Start of Entries provided

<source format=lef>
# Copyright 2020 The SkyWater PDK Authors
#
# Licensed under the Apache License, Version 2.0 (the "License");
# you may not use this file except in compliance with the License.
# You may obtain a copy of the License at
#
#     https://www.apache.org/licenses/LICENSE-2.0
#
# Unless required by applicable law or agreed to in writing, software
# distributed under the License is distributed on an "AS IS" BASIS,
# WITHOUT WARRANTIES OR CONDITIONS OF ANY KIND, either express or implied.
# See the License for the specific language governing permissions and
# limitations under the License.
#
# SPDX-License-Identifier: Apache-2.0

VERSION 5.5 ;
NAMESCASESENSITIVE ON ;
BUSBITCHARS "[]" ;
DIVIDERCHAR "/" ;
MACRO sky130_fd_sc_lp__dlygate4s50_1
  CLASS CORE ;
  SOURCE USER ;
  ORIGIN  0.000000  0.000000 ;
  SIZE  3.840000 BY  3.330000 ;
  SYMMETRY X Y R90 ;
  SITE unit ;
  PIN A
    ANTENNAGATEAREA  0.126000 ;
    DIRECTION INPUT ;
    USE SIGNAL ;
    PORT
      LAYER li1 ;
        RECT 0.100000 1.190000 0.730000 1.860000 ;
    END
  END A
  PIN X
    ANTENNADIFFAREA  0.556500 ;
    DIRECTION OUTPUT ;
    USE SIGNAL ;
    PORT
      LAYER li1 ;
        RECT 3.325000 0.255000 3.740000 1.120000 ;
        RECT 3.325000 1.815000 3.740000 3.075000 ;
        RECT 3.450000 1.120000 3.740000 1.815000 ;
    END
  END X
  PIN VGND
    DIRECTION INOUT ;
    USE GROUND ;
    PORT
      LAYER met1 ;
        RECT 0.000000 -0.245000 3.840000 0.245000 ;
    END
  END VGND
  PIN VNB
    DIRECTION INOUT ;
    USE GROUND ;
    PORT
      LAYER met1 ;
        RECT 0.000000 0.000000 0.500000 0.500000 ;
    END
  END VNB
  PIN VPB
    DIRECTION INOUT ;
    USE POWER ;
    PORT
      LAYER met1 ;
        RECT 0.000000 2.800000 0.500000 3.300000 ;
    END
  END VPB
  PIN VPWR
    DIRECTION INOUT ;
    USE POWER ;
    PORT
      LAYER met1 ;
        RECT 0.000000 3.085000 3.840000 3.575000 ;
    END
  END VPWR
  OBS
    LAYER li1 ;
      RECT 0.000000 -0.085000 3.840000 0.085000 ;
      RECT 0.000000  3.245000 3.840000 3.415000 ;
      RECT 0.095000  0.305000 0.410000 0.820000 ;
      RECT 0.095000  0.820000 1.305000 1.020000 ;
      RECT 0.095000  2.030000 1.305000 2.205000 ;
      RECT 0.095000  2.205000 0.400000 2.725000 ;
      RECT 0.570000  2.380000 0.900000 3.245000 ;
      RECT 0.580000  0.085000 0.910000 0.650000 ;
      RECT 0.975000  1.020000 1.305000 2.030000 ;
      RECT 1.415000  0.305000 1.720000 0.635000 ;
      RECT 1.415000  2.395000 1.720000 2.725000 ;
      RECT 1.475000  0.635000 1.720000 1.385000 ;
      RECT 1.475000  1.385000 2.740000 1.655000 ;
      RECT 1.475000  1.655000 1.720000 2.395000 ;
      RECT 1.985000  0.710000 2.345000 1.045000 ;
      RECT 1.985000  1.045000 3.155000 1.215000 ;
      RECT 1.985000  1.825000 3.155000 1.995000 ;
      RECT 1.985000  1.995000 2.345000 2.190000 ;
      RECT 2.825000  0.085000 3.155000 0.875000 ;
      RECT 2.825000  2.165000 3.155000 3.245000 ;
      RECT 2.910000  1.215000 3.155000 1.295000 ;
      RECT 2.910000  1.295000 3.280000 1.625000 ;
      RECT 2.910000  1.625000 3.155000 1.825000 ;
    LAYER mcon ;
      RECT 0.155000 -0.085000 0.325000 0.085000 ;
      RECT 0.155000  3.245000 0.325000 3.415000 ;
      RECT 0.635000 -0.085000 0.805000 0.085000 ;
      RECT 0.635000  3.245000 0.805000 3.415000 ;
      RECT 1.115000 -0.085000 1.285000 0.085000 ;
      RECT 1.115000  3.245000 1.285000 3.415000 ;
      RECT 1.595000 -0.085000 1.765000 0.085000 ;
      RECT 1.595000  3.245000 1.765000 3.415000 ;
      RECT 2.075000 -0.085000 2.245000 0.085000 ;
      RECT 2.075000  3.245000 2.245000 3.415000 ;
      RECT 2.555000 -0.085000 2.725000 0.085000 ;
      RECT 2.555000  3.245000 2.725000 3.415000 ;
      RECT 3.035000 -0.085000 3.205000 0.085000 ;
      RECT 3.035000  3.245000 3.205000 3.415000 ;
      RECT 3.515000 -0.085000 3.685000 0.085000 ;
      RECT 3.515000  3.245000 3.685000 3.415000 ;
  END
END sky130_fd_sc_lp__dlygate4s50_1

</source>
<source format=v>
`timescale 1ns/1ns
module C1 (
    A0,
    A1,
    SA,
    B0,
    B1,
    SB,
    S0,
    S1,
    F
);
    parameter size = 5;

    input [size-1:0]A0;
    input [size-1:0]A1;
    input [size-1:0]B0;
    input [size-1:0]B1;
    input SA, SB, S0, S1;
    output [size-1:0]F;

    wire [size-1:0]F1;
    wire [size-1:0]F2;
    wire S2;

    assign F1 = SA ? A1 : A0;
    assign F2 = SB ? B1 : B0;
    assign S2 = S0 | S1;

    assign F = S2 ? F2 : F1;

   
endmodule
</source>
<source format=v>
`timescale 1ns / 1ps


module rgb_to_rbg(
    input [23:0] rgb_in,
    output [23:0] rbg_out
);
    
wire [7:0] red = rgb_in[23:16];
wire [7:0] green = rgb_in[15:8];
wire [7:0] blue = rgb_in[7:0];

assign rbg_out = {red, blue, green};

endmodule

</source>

End of Entries provided
Start of Entries provided

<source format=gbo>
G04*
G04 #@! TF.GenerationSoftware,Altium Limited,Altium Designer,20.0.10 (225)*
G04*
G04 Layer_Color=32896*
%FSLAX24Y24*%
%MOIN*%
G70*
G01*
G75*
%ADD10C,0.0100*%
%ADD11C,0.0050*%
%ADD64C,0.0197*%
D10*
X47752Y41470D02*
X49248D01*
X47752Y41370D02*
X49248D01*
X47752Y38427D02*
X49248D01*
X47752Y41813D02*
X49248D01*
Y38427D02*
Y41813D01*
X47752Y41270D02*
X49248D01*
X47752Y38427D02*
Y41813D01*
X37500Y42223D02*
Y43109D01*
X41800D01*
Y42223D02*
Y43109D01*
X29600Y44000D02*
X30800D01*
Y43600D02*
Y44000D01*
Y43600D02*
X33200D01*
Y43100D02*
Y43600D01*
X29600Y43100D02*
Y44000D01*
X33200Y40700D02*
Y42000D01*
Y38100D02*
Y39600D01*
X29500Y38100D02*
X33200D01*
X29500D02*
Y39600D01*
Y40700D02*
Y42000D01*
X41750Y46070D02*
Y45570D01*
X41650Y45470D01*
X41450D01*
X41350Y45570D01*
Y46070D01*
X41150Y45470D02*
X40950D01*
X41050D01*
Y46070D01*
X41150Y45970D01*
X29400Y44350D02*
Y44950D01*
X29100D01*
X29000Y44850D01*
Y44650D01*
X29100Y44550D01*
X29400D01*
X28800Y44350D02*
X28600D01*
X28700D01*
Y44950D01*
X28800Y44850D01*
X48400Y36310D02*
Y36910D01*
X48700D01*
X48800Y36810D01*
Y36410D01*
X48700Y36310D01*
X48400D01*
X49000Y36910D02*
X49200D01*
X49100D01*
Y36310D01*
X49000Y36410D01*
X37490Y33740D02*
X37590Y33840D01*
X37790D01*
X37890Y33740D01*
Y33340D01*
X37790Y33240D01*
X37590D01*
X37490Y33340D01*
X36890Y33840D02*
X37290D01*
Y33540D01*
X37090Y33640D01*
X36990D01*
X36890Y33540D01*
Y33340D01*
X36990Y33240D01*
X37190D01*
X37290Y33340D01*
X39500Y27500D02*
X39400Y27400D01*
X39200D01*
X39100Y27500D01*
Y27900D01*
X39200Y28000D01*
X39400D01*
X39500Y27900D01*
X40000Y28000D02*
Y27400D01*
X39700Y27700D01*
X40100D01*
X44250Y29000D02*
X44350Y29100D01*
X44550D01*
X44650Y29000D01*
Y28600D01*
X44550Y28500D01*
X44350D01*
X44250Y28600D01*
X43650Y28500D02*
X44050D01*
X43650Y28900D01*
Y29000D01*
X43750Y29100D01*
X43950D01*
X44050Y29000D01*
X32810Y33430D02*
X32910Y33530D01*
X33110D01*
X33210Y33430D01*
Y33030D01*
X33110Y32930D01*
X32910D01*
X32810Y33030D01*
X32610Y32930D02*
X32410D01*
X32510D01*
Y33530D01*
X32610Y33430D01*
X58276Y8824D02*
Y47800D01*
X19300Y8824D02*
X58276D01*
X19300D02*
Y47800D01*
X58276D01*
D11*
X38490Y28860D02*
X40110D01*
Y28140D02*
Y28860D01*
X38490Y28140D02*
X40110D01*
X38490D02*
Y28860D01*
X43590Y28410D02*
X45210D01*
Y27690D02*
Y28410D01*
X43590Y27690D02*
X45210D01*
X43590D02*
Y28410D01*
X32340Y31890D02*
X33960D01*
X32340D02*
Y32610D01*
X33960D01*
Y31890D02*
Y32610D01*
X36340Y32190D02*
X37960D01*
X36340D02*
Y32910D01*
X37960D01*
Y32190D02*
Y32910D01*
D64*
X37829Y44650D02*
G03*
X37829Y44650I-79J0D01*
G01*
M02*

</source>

End of Entries provided

» **Directions for this task**
Transcribe the lines above between the line holding "RECT 3.325000 0.255000" and the line holding "1.720000 1.385000 ;", inclusive, exactly as they stand and with nothing added.

» **Answer to this task**
        RECT 3.325000 0.255000 3.740000 1.120000 ;
        RECT 3.325000 1.815000 3.740000 3.075000 ;
        RECT 3.450000 1.120000 3.740000 1.815000 ;
    END
  END X
  PIN VGND
    DIRECTION INOUT ;
    USE GROUND ;
    PORT
      LAYER met1 ;
        RECT 0.000000 -0.245000 3.840000 0.245000 ;
    END
  END VGND
  PIN VNB
    DIRECTION INOUT ;
    USE GROUND ;
    PORT
      LAYER met1 ;
        RECT 0.000000 0.000000 0.500000 0.500000 ;
    END
  END VNB
  PIN VPB
    DIRECTION INOUT ;
    USE POWER ;
    PORT
      LAYER met1 ;
        RECT 0.000000 2.800000 0.500000 3.300000 ;
    END
  END VPB
  PIN VPWR
    DIRECTION INOUT ;
    USE POWER ;
    PORT
      LAYER met1 ;
        RECT 0.000000 3.085000 3.840000 3.575000 ;
    END
  END VPWR
  OBS
    LAYER li1 ;
      RECT 0.000000 -0.085000 3.840000 0.085000 ;
      RECT 0.000000  3.245000 3.840000 3.415000 ;
      RECT 0.095000  0.305000 0.410000 0.820000 ;
      RECT 0.095000  0.820000 1.305000 1.020000 ;
      RECT 0.095000  2.030000 1.305000 2.205000 ;
      RECT 0.095000  2.205000 0.400000 2.725000 ;
      RECT 0.570000  2.380000 0.900000 3.245000 ;
      RECT 0.580000  0.085000 0.910000 0.650000 ;
      RECT 0.975000  1.020000 1.305000 2.030000 ;
      RECT 1.415000  0.305000 1.720000 0.635000 ;
      RECT 1.415000  2.395000 1.720000 2.725000 ;
      RECT 1.475000  0.635000 1.720000 1.385000 ;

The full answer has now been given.